-- Opening Marker --

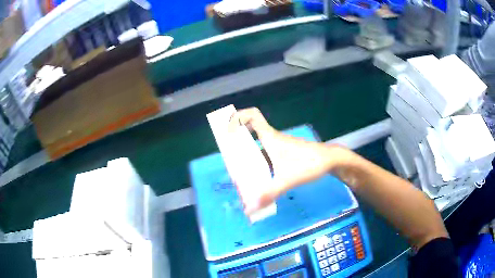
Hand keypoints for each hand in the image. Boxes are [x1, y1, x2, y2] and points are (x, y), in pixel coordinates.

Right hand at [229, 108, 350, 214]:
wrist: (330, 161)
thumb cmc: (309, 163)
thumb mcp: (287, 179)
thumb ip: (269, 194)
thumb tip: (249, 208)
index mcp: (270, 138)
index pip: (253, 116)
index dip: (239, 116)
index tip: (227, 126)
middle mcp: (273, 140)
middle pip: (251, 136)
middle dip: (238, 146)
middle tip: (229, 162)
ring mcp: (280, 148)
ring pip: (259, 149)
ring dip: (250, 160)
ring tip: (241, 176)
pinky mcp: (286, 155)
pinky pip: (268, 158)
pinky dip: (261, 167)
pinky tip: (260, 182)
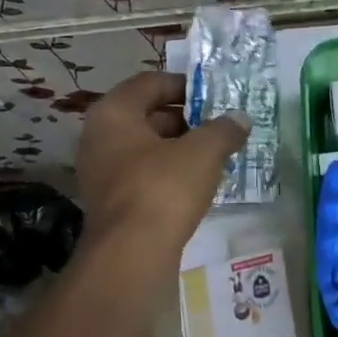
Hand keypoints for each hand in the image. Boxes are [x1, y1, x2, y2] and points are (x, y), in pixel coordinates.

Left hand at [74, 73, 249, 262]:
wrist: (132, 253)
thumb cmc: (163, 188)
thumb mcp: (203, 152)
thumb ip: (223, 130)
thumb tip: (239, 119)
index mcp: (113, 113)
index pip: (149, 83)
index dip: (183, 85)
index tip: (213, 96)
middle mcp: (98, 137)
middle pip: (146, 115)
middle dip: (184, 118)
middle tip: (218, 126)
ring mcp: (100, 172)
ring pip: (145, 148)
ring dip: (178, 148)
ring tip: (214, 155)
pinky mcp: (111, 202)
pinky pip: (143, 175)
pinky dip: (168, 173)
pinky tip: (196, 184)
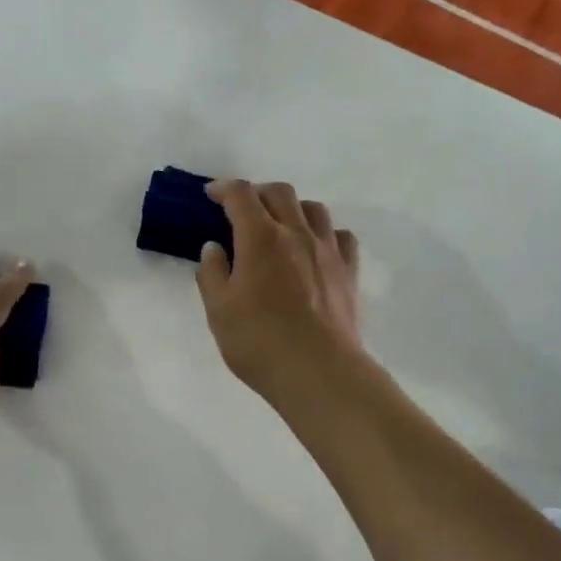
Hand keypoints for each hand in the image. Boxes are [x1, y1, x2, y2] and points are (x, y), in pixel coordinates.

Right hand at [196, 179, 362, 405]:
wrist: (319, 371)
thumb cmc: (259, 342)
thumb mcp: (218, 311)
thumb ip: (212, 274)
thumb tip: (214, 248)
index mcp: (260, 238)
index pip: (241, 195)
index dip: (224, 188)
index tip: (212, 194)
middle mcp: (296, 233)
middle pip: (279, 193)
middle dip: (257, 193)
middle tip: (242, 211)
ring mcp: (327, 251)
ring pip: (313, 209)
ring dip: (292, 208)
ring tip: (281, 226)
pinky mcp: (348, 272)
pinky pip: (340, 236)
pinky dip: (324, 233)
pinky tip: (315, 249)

-- Closing Marker --

--- EXERCISE BRIEF ---
A precise copy of each record, with the images removed, should be output.

--- ANSWER SECTION ---
Hand keypoints for each hand in the image. Boxes are [x1, y1, x2, y2] and points are (x, y), in pixel coordinates.

Right hand at [229, 108, 350, 214]:
wrist: (330, 161)
thumb cmc: (309, 163)
thumb mcp: (287, 179)
thumb ip: (269, 194)
thumb tip: (249, 208)
index mcp: (270, 138)
index pip: (253, 116)
index dip: (239, 116)
index tip: (227, 126)
middle mcp: (273, 140)
middle pip: (251, 136)
middle dip: (238, 146)
middle tip: (229, 162)
ring mcp: (280, 148)
ring pip: (259, 149)
ring dip: (250, 160)
ring tip: (241, 176)
pinky mcp: (286, 155)
pinky pip: (268, 158)
pinky dip: (261, 167)
pinky tip: (260, 182)
Hand keypoints for each hand in the image. Boxes are [x1, y1, x2, y2] and points are (x, y), in pixel coordinates.

Left hand at [74, 73, 249, 262]:
wrist: (132, 253)
thumb cmc: (163, 188)
thumb mcp: (203, 152)
thumb ip: (223, 130)
thumb tip: (239, 119)
index mcp: (113, 113)
index pip: (149, 83)
index dip: (183, 85)
index tip: (213, 96)
middle mcp: (98, 137)
middle pip: (146, 115)
middle dip: (184, 118)
middle tip: (218, 126)
ring mcp: (100, 172)
ring pip: (145, 148)
ring dip: (178, 148)
ring tip: (214, 155)
pinky mcp: (111, 202)
pinky pip: (143, 175)
pinky dip: (168, 173)
pinky tip: (196, 184)
Hand keypoints for each hand in the image. Boxes are [x1, y1, x2, y2] and points are (x, y), in pixel coordinates.

Right hand at [196, 179, 362, 405]:
wrist: (319, 371)
thumb cmc: (259, 342)
thumb mcp: (218, 311)
thumb ip: (212, 274)
thumb tip: (214, 248)
index mcp: (260, 238)
index pip: (241, 195)
index dip: (224, 188)
index tip: (212, 194)
middle mcp: (296, 233)
middle pip: (279, 193)
middle dip: (257, 193)
middle tip: (242, 211)
ring mcp: (327, 251)
ring pip: (313, 209)
ring dip: (292, 208)
ring tip: (281, 226)
pinky mcp: (348, 272)
pinky pip: (340, 236)
pinky dip: (324, 233)
pinky tip: (315, 249)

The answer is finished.